Reputation: 73
I'm somewhat new in the R programming world and I'm dealing with some issues related to the parallelization of the processing of (not so much) big data.
To this end, I'm using the data.table package for data storage and handling, and the snowfall package as a wrapper to parallelize the work.
I put a specific case example: I have a large vector of elements and I want to apply a function f (I use a vectorized version) on every element; then I balance the large vector into N parts (smaller vectors) like this:
sfInit(parallel = TRUE, cpus = ncpus)
balancedVector <-myVectorLoadBalanceFunction(myLargeVector, ncpus)
processedSubVectors <- sfLapply(balancedVector, function(subVector) {
myVectorizedFunction(subVector)
})
sfStop()
What I see weird is that when I run this piece of code from the command line or a script (i.e. the largeVector is in the global environment) the performance is good in terms of time and I see in the MS Windows task manager that each core seems to be using a memory amount proportional to the subVector size; but when I run the code within a function environment (i.e. calling it from the command line and passing the largeVector as argument) then the performance gets worse in terms of time and I check that each core seems now to be using a full copy of the largeVector...
Does this make sense?
Regards
EDITED to add a reproducible example
Just to keep it simple, a dummy example with a Date vector of ~300 MB with +36 M elements and a weekday function:
library(snowfall)
aSomewhatLargeVector <- seq.Date(from = as.Date("1900-01-01"), to = as.Date("2000-01-01"), by = 1)

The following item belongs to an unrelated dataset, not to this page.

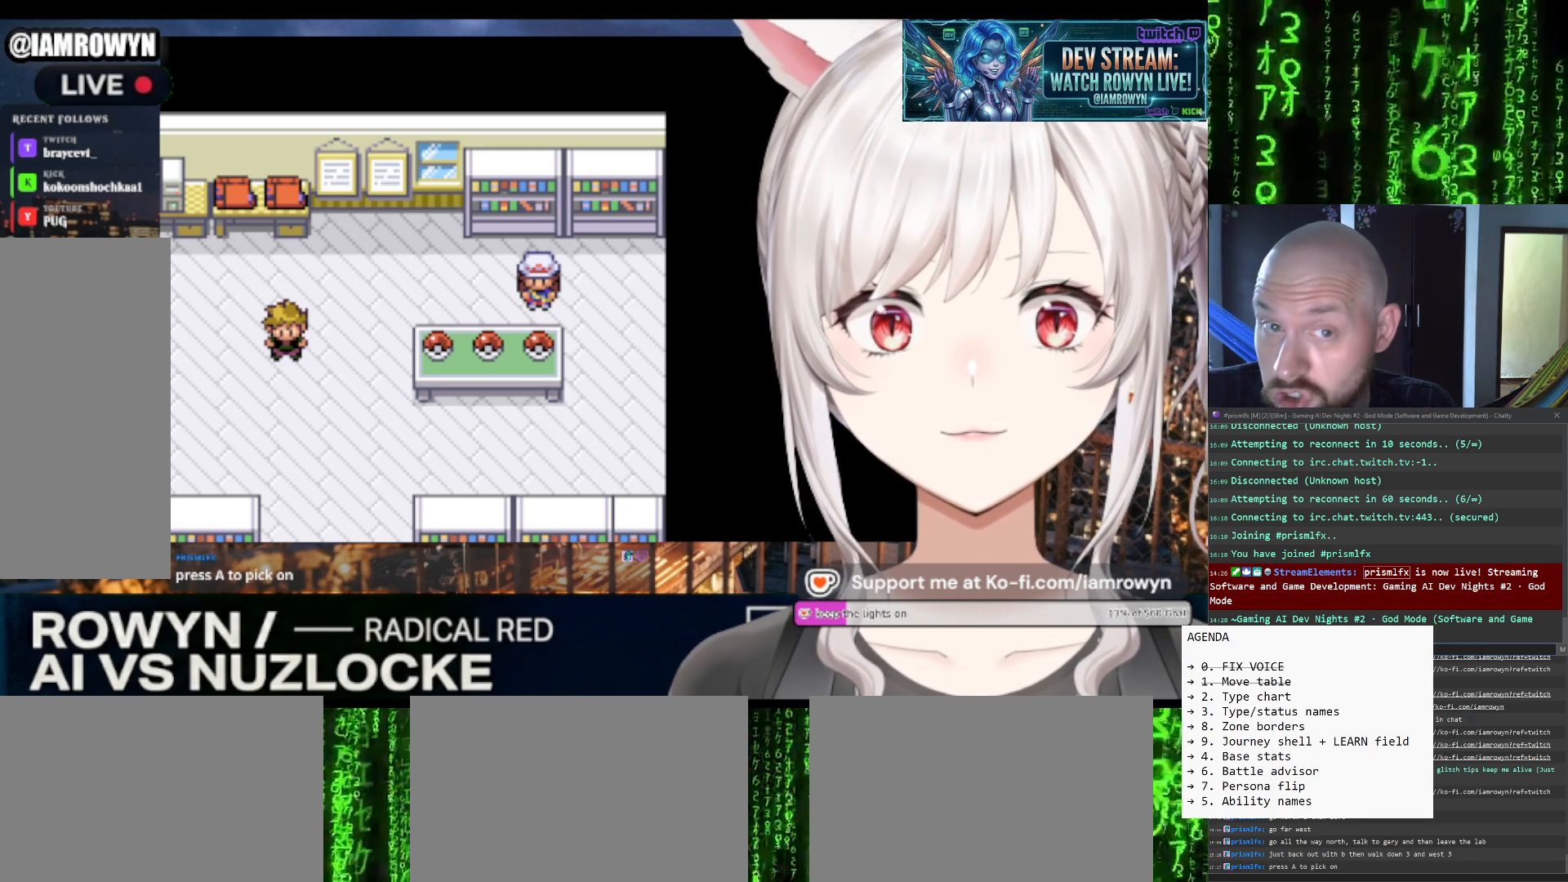
{"buttons": ["DPAD_DOWN"], "events": []}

aSomewhatLargeVector <- rep(aSomewhatLargeVector, 1000)
# Sequential version to compare
system.time(processedSubVectorsSequential <- weekdays(aSomewhatLargeVector))
# user system elapsed
# 108.05 1.06 109.53
gc() # I restarted R
# Parallel version within a function scope
myCallingFunction = function(aSomewhatLargeVector) {
sfInit(parallel = TRUE, cpus = 2)
balancedVector <- list(aSomewhatLargeVector[seq(1, length(aSomewhatLargeVector)/2)],
aSomewhatLargeVector[seq(length(aSomewhatLargeVector)/2+1, length(aSomewhatLargeVector))])
processedSubVectorsParallelFunction <- sfLapply(balancedVector, function(subVector) {
weekdays(subVector)
})
sfStop()
processedSubVectorsParallelFunction <- unlist(processedSubVectorsParallelFunction)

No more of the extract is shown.